Hmmmm ... ideas, dreams, meanderings and pontifications -- what fun it is to daydream about the possibilities of what we can do next with our rides.

I was thinking about ABS plastic ... but as a cover, it would probably sag without some kind of support. And for the interior parts of the bed, it just isn't necessary.

In my case, since I'm not looking to remove the interior-design parts, like cboy, I can go as thin as I like ... and I'm not planning on using my truck bed to haul anything, so I can dress it up with some nice hardwood.

As far as the removable, hinged, interior pieces, I think Willys36 has it goin' on ... and very nicely, too!

54 Chevy Pickup

Kevin45 02-07-2004 03:43 AM


What about using a type of ABS plastic or something along those lines
ND's got a point. Awhile back on one of the so many car shows on TV the guys went to a p[lace that makes truck bed-liners and had a custom made ABS type liner. The forms are made of plywood and a sheet of plastic is put over it and vacuum formed. Just takes a matter of minutes. I would imagine that you could contact some of the bed-liner manufacturers, explain what you have and see if you could build the form, dismantle it, and ship it to them, or if demand seemed high enough they may be able to do a custom liner. It would be worth a shot at least. Also with an ABS type of liner you could possible make it a little more rigid and then have it upholstered. You could have any design formed right it when the vacuum was pulled. It is a thought.

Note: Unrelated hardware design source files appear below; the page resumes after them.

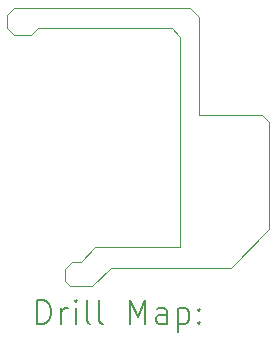
<source format=gbr>
%TF.GenerationSoftware,KiCad,Pcbnew,7.0.8*%
%TF.CreationDate,2025-05-01T09:06:43-04:00*%
%TF.ProjectId,trifalcon,74726966-616c-4636-9f6e-2e6b69636164,rev?*%
%TF.SameCoordinates,Original*%
%TF.FileFunction,Drillmap*%
%TF.FilePolarity,Positive*%
%FSLAX45Y45*%
G04 Gerber Fmt 4.5, Leading zero omitted, Abs format (unit mm)*
G04 Created by KiCad (PCBNEW 7.0.8) date 2025-05-01 09:06:43*
%MOMM*%
%LPD*%
G01*
G04 APERTURE LIST*
%ADD10C,0.100000*%
%ADD11C,0.200000*%
G04 APERTURE END LIST*
D10*
X4217021Y-1828179D02*
X4277360Y-1767840D01*
X4897120Y-3794760D02*
X5481320Y-3794760D01*
X4277360Y-1767840D02*
X5410200Y-1767840D01*
X4018218Y-1658590D02*
X4018218Y-1767840D01*
X4566920Y-3743960D02*
X4643120Y-3743960D01*
X4078315Y-1598493D02*
X5567680Y-1598493D01*
X4079338Y-1828179D02*
X4217021Y-1828179D01*
X5481320Y-1838960D02*
X5481320Y-3622040D01*
X4505960Y-3906520D02*
X4505960Y-3804920D01*
X5481320Y-3622040D02*
X4765040Y-3622040D01*
X4505960Y-3804920D02*
X4566755Y-3744125D01*
X5567680Y-1598493D02*
X5638800Y-1669613D01*
X4739499Y-3952381D02*
X4897120Y-3794760D01*
X6177280Y-2499360D02*
X5638800Y-2499360D01*
X5638800Y-2499360D02*
X5638800Y-1669748D01*
X5913120Y-3794760D02*
X5481320Y-3794760D01*
X6238240Y-3469640D02*
X6238240Y-2560320D01*
X4765040Y-3622040D02*
X4643120Y-3743960D01*
X4552151Y-3952782D02*
X4739640Y-3952782D01*
X4079338Y-1828179D02*
X4018218Y-1767059D01*
X5913120Y-3794760D02*
X6238240Y-3469640D01*
X5410200Y-1767840D02*
X5481353Y-1838993D01*
X6177280Y-2499360D02*
X6238240Y-2560320D01*
X4078315Y-1598493D02*
X4018218Y-1658590D01*
X4552151Y-3952782D02*
X4506160Y-3906791D01*
D11*
X4273995Y-4269266D02*
X4273995Y-4069266D01*
X4273995Y-4069266D02*
X4321614Y-4069266D01*
X4321614Y-4069266D02*
X4350186Y-4078789D01*
X4350186Y-4078789D02*
X4369233Y-4097837D01*
X4369233Y-4097837D02*
X4378757Y-4116885D01*
X4378757Y-4116885D02*
X4388281Y-4154980D01*
X4388281Y-4154980D02*
X4388281Y-4183551D01*
X4388281Y-4183551D02*
X4378757Y-4221647D01*
X4378757Y-4221647D02*
X4369233Y-4240694D01*
X4369233Y-4240694D02*
X4350186Y-4259742D01*
X4350186Y-4259742D02*
X4321614Y-4269266D01*
X4321614Y-4269266D02*
X4273995Y-4269266D01*
X4473995Y-4269266D02*
X4473995Y-4135932D01*
X4473995Y-4174027D02*
X4483519Y-4154980D01*
X4483519Y-4154980D02*
X4493043Y-4145456D01*
X4493043Y-4145456D02*
X4512091Y-4135932D01*
X4512091Y-4135932D02*
X4531138Y-4135932D01*
X4597805Y-4269266D02*
X4597805Y-4135932D01*
X4597805Y-4069266D02*
X4588281Y-4078789D01*
X4588281Y-4078789D02*
X4597805Y-4088313D01*
X4597805Y-4088313D02*
X4607329Y-4078789D01*
X4607329Y-4078789D02*
X4597805Y-4069266D01*
X4597805Y-4069266D02*
X4597805Y-4088313D01*
X4721614Y-4269266D02*
X4702567Y-4259742D01*
X4702567Y-4259742D02*
X4693043Y-4240694D01*
X4693043Y-4240694D02*
X4693043Y-4069266D01*
X4826376Y-4269266D02*
X4807329Y-4259742D01*
X4807329Y-4259742D02*
X4797805Y-4240694D01*
X4797805Y-4240694D02*
X4797805Y-4069266D01*
X5054948Y-4269266D02*
X5054948Y-4069266D01*
X5054948Y-4069266D02*
X5121614Y-4212123D01*
X5121614Y-4212123D02*
X5188281Y-4069266D01*
X5188281Y-4069266D02*
X5188281Y-4269266D01*
X5369233Y-4269266D02*
X5369233Y-4164504D01*
X5369233Y-4164504D02*
X5359710Y-4145456D01*
X5359710Y-4145456D02*
X5340662Y-4135932D01*
X5340662Y-4135932D02*
X5302567Y-4135932D01*
X5302567Y-4135932D02*
X5283519Y-4145456D01*
X5369233Y-4259742D02*
X5350186Y-4269266D01*
X5350186Y-4269266D02*
X5302567Y-4269266D01*
X5302567Y-4269266D02*
X5283519Y-4259742D01*
X5283519Y-4259742D02*
X5273995Y-4240694D01*
X5273995Y-4240694D02*
X5273995Y-4221647D01*
X5273995Y-4221647D02*
X5283519Y-4202599D01*
X5283519Y-4202599D02*
X5302567Y-4193075D01*
X5302567Y-4193075D02*
X5350186Y-4193075D01*
X5350186Y-4193075D02*
X5369233Y-4183551D01*
X5464472Y-4135932D02*
X5464472Y-4335932D01*
X5464472Y-4145456D02*
X5483519Y-4135932D01*
X5483519Y-4135932D02*
X5521614Y-4135932D01*
X5521614Y-4135932D02*
X5540662Y-4145456D01*
X5540662Y-4145456D02*
X5550186Y-4154980D01*
X5550186Y-4154980D02*
X5559710Y-4174027D01*
X5559710Y-4174027D02*
X5559710Y-4231170D01*
X5559710Y-4231170D02*
X5550186Y-4250218D01*
X5550186Y-4250218D02*
X5540662Y-4259742D01*
X5540662Y-4259742D02*
X5521614Y-4269266D01*
X5521614Y-4269266D02*
X5483519Y-4269266D01*
X5483519Y-4269266D02*
X5464472Y-4259742D01*
X5645424Y-4250218D02*
X5654948Y-4259742D01*
X5654948Y-4259742D02*
X5645424Y-4269266D01*
X5645424Y-4269266D02*
X5635900Y-4259742D01*
X5635900Y-4259742D02*
X5645424Y-4250218D01*
X5645424Y-4250218D02*
X5645424Y-4269266D01*
X5645424Y-4145456D02*
X5654948Y-4154980D01*
X5654948Y-4154980D02*
X5645424Y-4164504D01*
X5645424Y-4164504D02*
X5635900Y-4154980D01*
X5635900Y-4154980D02*
X5645424Y-4145456D01*
X5645424Y-4145456D02*
X5645424Y-4164504D01*
M02*

</source>
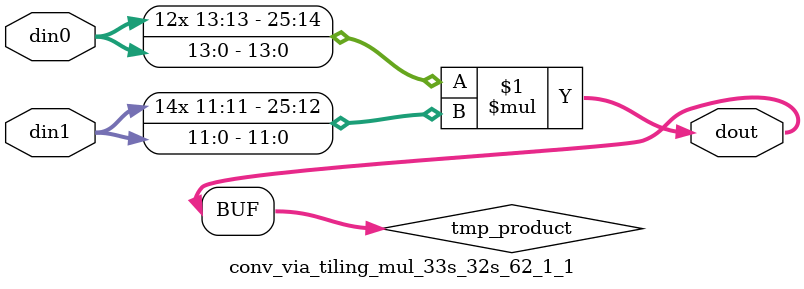
<source format=v>

`timescale 1 ns / 1 ps

 module conv_via_tiling_mul_33s_32s_62_1_1(din0, din1, dout);
parameter ID = 1;
parameter NUM_STAGE = 0;
parameter din0_WIDTH = 14;
parameter din1_WIDTH = 12;
parameter dout_WIDTH = 26;

input [din0_WIDTH - 1 : 0] din0; 
input [din1_WIDTH - 1 : 0] din1; 
output [dout_WIDTH - 1 : 0] dout;

wire signed [dout_WIDTH - 1 : 0] tmp_product;



























assign tmp_product = $signed(din0) * $signed(din1);








assign dout = tmp_product;





















endmodule

</source>
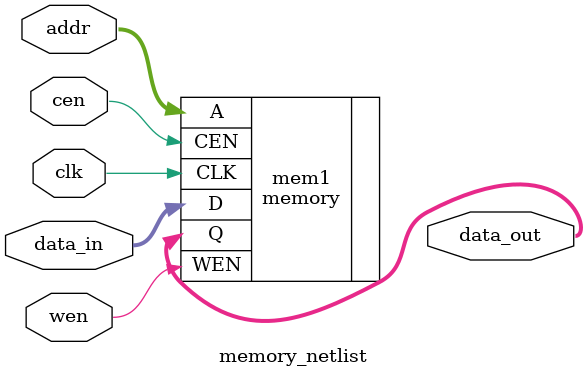
<source format=v>

`timescale 1 ns/1 ps
`celldefine
module memory_netlist (data_out, clk, cen, wen, addr, data_in);
  
   output [15:0]            data_out;
   input                    clk;
   input                    cen;
   input                    wen;
   input [6:0]              addr;
   input [15:0]             data_in;
   
   memory mem1 (.Q(data_out), .CLK(clk), .CEN(cen), .WEN(wen), .A(addr), .D(data_in));

endmodule
`endcelldefine

</source>
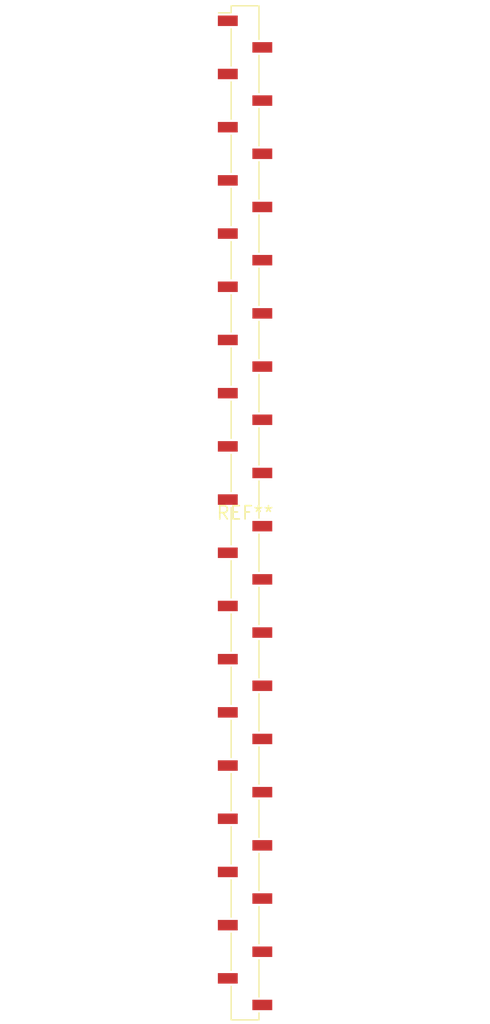
<source format=kicad_pcb>
(kicad_pcb (version 20240108) (generator pcbnew)

  (general
    (thickness 1.6)
  )

  (paper "A4")
  (layers
    (0 "F.Cu" signal)
    (31 "B.Cu" signal)
    (32 "B.Adhes" user "B.Adhesive")
    (33 "F.Adhes" user "F.Adhesive")
    (34 "B.Paste" user)
    (35 "F.Paste" user)
    (36 "B.SilkS" user "B.Silkscreen")
    (37 "F.SilkS" user "F.Silkscreen")
    (38 "B.Mask" user)
    (39 "F.Mask" user)
    (40 "Dwgs.User" user "User.Drawings")
    (41 "Cmts.User" user "User.Comments")
    (42 "Eco1.User" user "User.Eco1")
    (43 "Eco2.User" user "User.Eco2")
    (44 "Edge.Cuts" user)
    (45 "Margin" user)
    (46 "B.CrtYd" user "B.Courtyard")
    (47 "F.CrtYd" user "F.Courtyard")
    (48 "B.Fab" user)
    (49 "F.Fab" user)
    (50 "User.1" user)
    (51 "User.2" user)
    (52 "User.3" user)
    (53 "User.4" user)
    (54 "User.5" user)
    (55 "User.6" user)
    (56 "User.7" user)
    (57 "User.8" user)
    (58 "User.9" user)
  )

  (setup
    (pad_to_mask_clearance 0)
    (pcbplotparams
      (layerselection 0x00010fc_ffffffff)
      (plot_on_all_layers_selection 0x0000000_00000000)
      (disableapertmacros false)
      (usegerberextensions false)
      (usegerberattributes false)
      (usegerberadvancedattributes false)
      (creategerberjobfile false)
      (dashed_line_dash_ratio 12.000000)
      (dashed_line_gap_ratio 3.000000)
      (svgprecision 4)
      (plotframeref false)
      (viasonmask false)
      (mode 1)
      (useauxorigin false)
      (hpglpennumber 1)
      (hpglpenspeed 20)
      (hpglpendiameter 15.000000)
      (dxfpolygonmode false)
      (dxfimperialunits false)
      (dxfusepcbnewfont false)
      (psnegative false)
      (psa4output false)
      (plotreference false)
      (plotvalue false)
      (plotinvisibletext false)
      (sketchpadsonfab false)
      (subtractmaskfromsilk false)
      (outputformat 1)
      (mirror false)
      (drillshape 1)
      (scaleselection 1)
      (outputdirectory "")
    )
  )

  (net 0 "")

  (footprint "PinSocket_1x38_P2.54mm_Vertical_SMD_Pin1Left" (layer "F.Cu") (at 0 0))

)

</source>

HEY CBOY....check this out. Right in your own state. Might be worth shooting them an e-mail. No postage necessary!!



cboy 02-07-2004 07:08 AM


Thanks for the heads up on Pendaliner. I checked over their site but it appears all the liners are mass produced specifically to fit existing late models - nothing custom or oddball sized.

Regarding the ABS idea, it might work for some applications and ought to be much lighter weight than plywood. But it seems to me if you are going to go to all the trouble of making up the plywood form anyhow, why not just cover the plywood with a release gel and then glass it yourself? Once dry, I would think upholstery or outdoor carpet could be glued to whatever surfaces you wanted.

Then again, maybe this is a good place to apply the KISS theory - just build a simple plywood box and glue on a fairly nice felt outdoor carpet. Heavy - but simple.